Data excerpts:
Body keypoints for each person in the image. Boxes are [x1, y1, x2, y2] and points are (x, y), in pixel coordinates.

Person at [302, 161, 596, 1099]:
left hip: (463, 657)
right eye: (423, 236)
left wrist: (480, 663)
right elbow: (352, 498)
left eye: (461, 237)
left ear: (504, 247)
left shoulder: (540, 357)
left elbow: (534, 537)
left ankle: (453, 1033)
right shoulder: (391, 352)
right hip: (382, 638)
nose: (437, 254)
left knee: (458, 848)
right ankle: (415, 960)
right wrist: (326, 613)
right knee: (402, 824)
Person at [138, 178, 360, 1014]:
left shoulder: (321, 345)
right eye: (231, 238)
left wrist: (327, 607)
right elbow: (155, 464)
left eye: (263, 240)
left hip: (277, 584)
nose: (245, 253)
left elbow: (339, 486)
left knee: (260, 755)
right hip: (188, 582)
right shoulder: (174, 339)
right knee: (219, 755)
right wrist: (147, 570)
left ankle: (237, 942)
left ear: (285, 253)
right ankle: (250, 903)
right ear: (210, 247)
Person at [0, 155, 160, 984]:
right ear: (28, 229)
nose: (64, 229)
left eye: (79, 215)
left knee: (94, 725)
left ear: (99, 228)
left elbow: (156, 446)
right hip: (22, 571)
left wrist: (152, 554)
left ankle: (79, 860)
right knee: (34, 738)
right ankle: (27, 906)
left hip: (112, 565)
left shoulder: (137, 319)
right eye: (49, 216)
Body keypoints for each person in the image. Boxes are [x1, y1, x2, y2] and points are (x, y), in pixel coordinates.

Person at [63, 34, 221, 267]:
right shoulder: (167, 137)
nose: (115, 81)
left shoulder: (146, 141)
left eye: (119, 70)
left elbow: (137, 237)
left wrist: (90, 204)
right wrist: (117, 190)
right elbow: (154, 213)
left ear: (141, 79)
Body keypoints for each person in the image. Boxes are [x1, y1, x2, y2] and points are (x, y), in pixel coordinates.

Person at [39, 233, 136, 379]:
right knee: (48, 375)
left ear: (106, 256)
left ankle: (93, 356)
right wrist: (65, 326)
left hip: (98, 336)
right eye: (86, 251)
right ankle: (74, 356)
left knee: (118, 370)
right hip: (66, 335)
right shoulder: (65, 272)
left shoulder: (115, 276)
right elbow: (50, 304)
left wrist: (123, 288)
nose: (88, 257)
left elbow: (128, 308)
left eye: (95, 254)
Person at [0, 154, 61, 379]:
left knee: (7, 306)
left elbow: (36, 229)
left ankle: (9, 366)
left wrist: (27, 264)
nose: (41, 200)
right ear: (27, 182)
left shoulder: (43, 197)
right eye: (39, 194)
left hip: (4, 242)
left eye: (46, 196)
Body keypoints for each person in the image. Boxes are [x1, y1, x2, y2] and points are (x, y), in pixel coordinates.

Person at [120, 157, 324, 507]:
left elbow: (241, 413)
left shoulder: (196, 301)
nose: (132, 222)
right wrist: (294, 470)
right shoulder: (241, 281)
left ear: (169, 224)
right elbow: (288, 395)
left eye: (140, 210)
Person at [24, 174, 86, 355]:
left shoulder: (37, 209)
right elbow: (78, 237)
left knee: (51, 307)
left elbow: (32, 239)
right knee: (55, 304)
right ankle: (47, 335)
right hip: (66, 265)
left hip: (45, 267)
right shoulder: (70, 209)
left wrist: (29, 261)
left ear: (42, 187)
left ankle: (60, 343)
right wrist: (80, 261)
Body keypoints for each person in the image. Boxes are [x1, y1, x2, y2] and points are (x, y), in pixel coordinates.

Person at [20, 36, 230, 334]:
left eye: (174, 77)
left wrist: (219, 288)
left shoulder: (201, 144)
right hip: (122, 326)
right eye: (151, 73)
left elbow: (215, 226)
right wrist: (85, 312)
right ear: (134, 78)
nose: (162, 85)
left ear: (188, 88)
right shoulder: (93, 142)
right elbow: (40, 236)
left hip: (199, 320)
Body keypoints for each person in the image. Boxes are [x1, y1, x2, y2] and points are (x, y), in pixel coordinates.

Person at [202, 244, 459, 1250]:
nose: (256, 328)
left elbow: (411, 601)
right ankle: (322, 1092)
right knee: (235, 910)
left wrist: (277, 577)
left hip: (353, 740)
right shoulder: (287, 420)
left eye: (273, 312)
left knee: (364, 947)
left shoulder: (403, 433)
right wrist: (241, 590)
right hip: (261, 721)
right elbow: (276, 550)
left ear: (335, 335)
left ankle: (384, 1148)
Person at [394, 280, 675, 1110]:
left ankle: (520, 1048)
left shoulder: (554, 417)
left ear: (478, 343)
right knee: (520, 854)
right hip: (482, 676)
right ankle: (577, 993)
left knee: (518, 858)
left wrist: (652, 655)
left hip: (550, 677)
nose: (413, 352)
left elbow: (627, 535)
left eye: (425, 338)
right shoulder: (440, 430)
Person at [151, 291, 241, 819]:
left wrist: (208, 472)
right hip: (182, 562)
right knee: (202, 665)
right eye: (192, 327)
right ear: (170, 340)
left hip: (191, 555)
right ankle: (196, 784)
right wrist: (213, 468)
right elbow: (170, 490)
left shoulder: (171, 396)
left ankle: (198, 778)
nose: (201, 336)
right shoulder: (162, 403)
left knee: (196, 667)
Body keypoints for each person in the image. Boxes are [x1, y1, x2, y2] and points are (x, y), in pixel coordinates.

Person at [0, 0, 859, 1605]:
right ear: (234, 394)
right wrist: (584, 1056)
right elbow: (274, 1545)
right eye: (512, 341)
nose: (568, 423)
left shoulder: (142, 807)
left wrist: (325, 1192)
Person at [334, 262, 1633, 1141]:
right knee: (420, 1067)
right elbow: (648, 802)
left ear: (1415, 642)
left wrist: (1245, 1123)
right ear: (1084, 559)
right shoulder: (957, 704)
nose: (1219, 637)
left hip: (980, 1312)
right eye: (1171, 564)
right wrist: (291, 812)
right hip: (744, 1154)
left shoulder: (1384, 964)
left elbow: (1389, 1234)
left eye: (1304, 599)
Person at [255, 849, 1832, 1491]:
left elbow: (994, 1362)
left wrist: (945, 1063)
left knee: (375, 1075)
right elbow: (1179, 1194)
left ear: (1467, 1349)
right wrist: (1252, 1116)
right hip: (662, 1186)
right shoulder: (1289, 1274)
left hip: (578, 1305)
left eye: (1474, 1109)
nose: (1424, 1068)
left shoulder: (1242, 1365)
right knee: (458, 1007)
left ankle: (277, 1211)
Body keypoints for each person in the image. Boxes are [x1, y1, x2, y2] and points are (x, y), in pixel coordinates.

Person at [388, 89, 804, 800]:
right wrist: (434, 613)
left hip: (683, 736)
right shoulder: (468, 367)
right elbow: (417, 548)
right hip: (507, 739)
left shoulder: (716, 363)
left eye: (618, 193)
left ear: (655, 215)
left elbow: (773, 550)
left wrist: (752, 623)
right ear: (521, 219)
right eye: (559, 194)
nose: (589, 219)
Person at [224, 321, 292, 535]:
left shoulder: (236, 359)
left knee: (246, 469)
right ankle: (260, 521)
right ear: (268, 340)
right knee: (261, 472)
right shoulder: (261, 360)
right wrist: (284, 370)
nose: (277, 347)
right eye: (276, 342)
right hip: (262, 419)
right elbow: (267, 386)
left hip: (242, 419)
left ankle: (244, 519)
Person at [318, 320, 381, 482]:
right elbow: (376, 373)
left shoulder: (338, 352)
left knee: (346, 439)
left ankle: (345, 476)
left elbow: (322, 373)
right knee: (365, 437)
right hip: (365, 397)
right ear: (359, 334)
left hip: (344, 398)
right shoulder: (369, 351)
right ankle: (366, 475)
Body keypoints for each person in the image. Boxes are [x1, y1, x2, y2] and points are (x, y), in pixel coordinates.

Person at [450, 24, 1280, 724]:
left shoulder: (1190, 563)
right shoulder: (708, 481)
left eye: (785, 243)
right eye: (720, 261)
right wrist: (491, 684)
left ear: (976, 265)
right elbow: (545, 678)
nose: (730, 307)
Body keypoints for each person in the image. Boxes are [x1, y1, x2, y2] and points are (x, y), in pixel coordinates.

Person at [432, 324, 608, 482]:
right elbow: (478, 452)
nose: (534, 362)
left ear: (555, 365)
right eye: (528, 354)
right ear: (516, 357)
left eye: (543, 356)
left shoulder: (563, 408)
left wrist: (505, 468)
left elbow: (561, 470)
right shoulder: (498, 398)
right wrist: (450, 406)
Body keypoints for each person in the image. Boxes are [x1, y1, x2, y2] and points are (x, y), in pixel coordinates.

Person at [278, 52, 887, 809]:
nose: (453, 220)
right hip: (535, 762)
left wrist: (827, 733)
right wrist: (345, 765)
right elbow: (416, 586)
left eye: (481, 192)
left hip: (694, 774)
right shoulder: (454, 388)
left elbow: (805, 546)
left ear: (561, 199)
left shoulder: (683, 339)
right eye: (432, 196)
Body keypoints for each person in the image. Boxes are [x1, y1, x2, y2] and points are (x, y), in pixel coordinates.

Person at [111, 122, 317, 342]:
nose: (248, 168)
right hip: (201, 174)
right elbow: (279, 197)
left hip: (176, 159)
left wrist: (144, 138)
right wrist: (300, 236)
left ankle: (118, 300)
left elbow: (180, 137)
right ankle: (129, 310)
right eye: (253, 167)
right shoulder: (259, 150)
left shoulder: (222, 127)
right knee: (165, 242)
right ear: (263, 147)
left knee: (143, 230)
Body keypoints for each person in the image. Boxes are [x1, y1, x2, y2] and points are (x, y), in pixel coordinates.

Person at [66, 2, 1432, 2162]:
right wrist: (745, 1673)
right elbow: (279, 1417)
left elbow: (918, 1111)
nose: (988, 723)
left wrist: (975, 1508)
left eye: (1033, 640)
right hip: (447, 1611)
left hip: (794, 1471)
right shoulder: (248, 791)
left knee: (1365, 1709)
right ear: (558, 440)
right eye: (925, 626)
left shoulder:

Work to be completed: Repeat verbatim the opening run of entries, ending with the line that contains "right hip: (188, 582)".

Output of the task:
Body keypoints for each person in the image. Boxes are [x1, y1, x2, y2] and points are (x, y), in pixel coordinates.

Person at [302, 161, 596, 1099]:
left hip: (463, 657)
right eye: (423, 236)
left wrist: (480, 663)
right elbow: (352, 498)
left eye: (461, 237)
left ear: (504, 247)
left shoulder: (540, 357)
left elbow: (534, 537)
left ankle: (453, 1033)
right shoulder: (391, 352)
right hip: (382, 638)
nose: (437, 254)
left knee: (458, 848)
right ankle: (415, 960)
right wrist: (326, 613)
right knee: (402, 824)
Person at [138, 178, 360, 1014]:
left shoulder: (321, 345)
right eye: (231, 238)
left wrist: (327, 607)
right elbow: (155, 464)
left eye: (263, 240)
left hip: (277, 584)
nose: (245, 253)
left elbow: (339, 486)
left knee: (260, 755)
right hip: (188, 582)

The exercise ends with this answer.